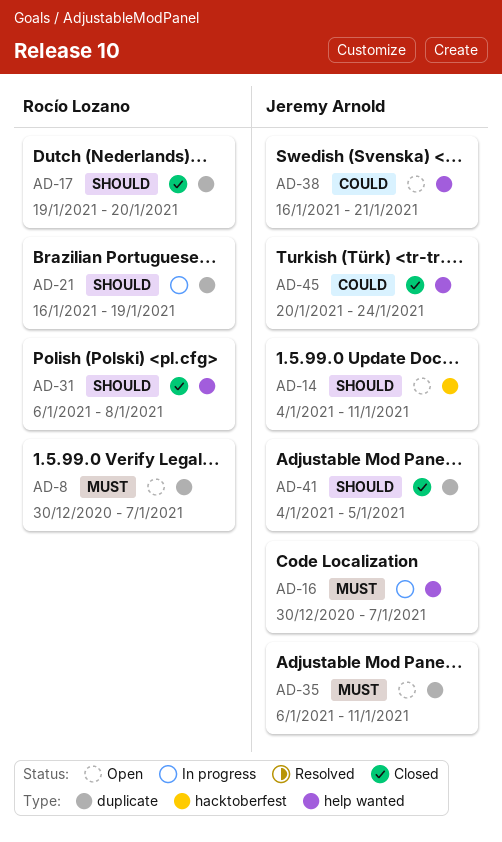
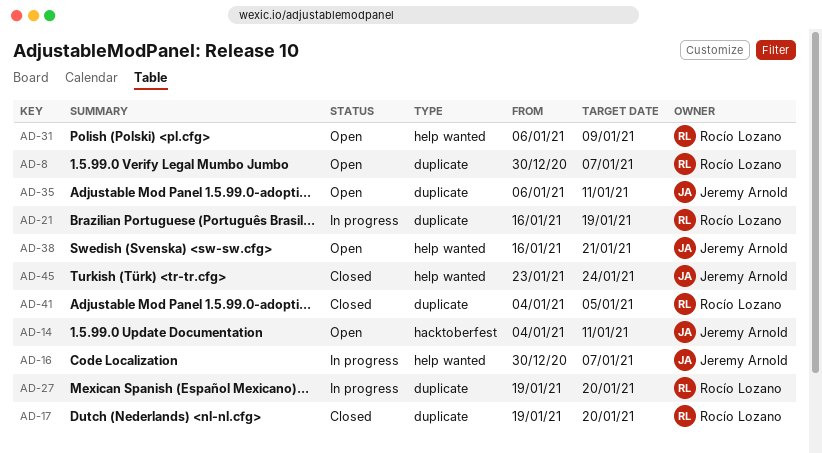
AD-27: none -> present
AD-31, status: Closed -> Open
AD-31, due: Jan 8 -> Jan 9
AD-41, owner: Jeremy Arnold -> Rocío Lozano
AD-45, start: Jan 20 -> Jan 23

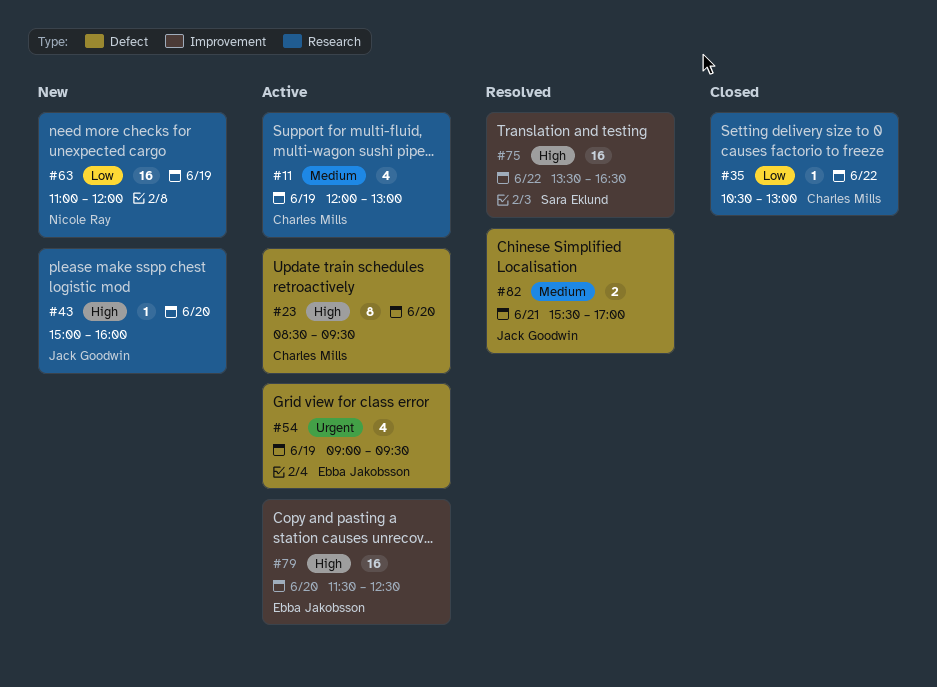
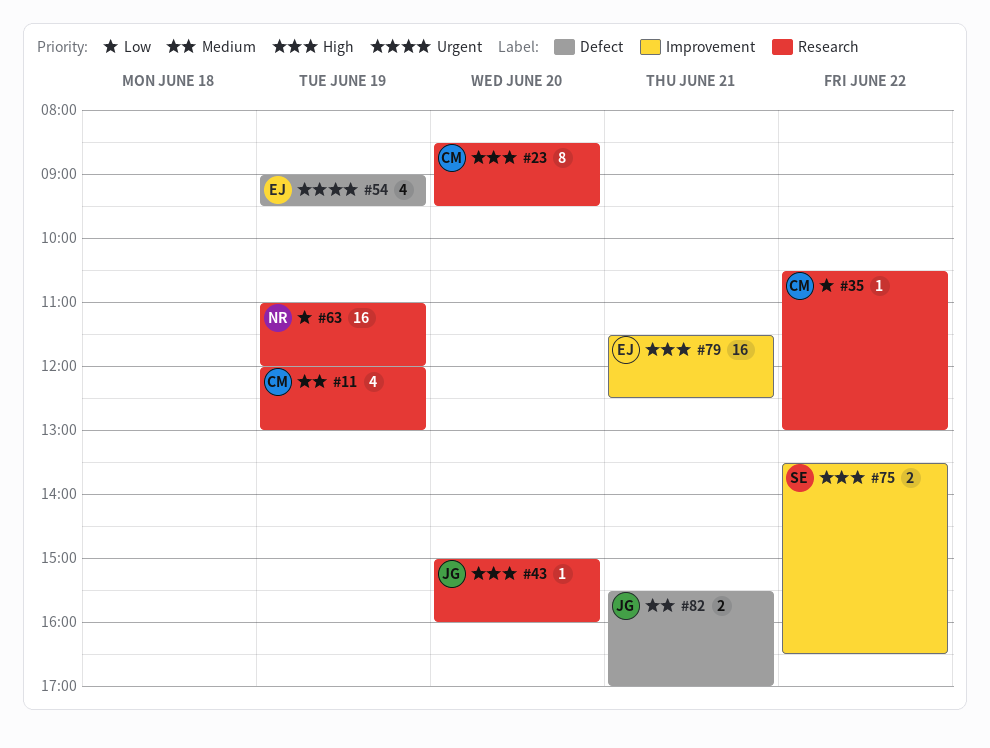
#23, label: Defect -> Research
#75, estimate: 16 -> 2
#79, day: Jun 20 -> Jun 21

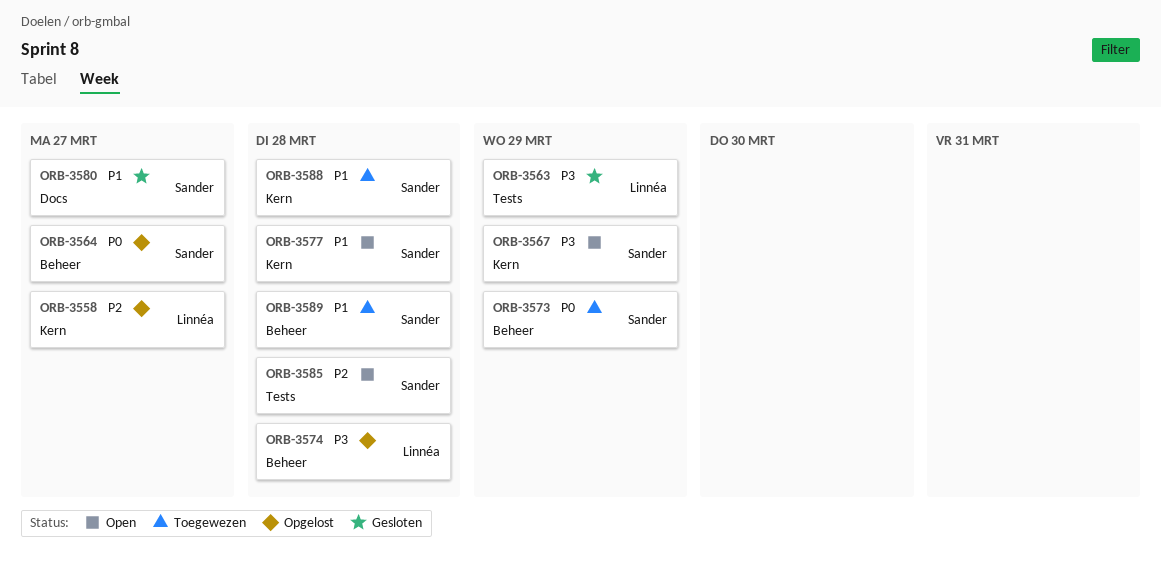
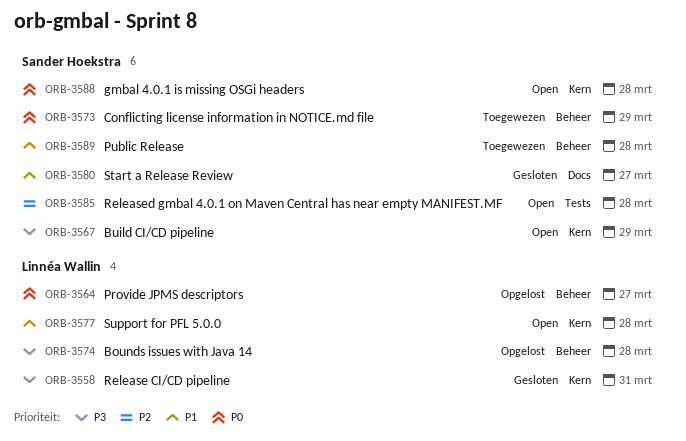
ORB-3558, status: Opgelost -> Gesloten
ORB-3558, priority: P2 -> P3
ORB-3558, due: Mar 27 -> Mar 31
ORB-3563: present -> none
ORB-3564, owner: Sander Hoekstra -> Linnéa Wallin
ORB-3577, owner: Sander Hoekstra -> Linnéa Wallin
ORB-3588, status: Toegewezen -> Open
ORB-3588, priority: P1 -> P0

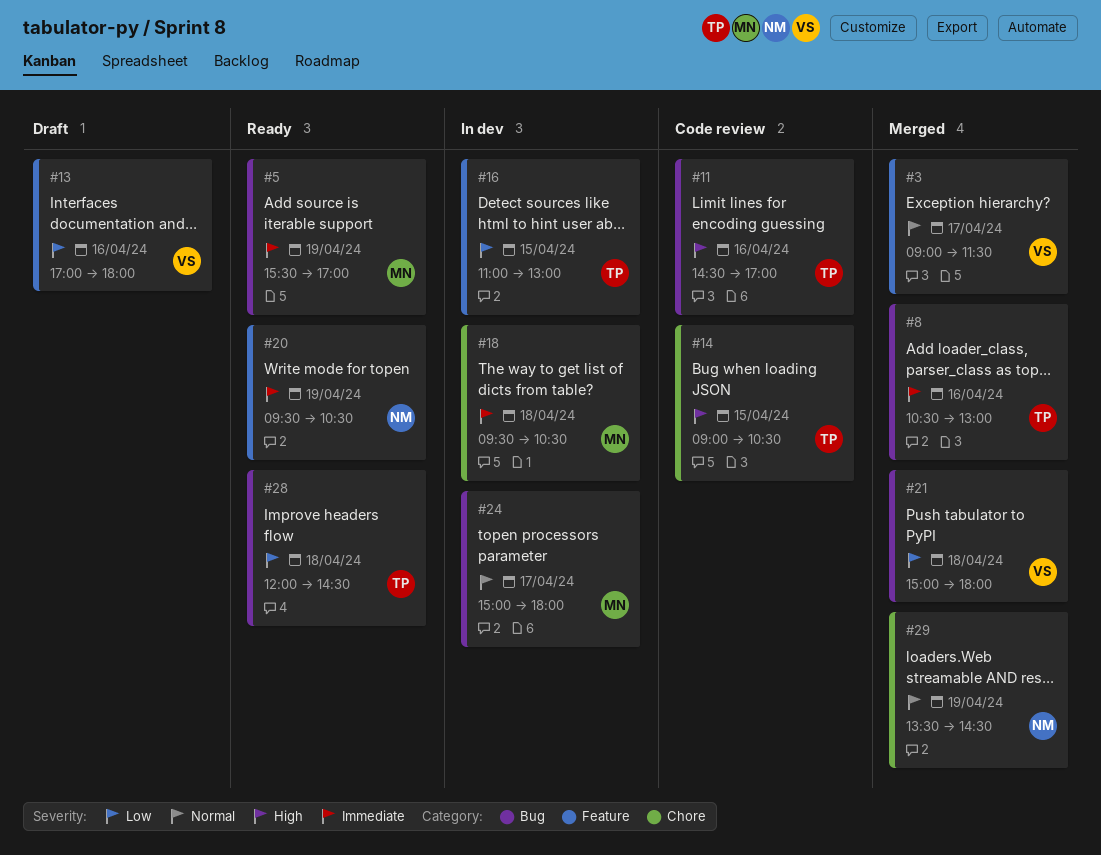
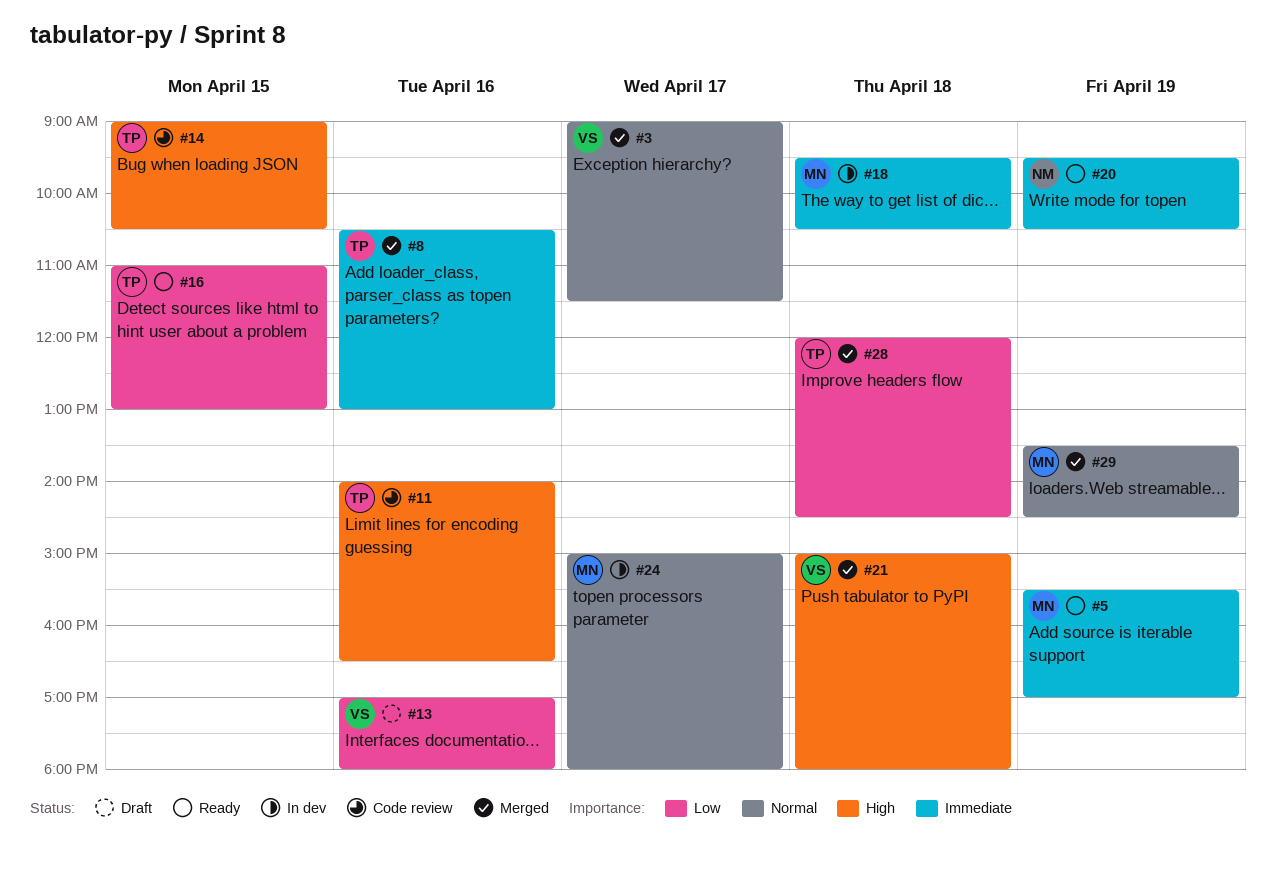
#11, begins: 14:30 -> 14:00
#11, ends: 17:00 -> 16:30
#16, status: In dev -> Ready
#21, priority: Low -> High
#28, status: Ready -> Merged
#29, owner: NM -> MN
======
To do: Every line holding the word "Hoekstra" should be copied out of the records above.

Response to the task:
ORB-3564, owner: Sander Hoekstra -> Linnéa Wallin
ORB-3577, owner: Sander Hoekstra -> Linnéa Wallin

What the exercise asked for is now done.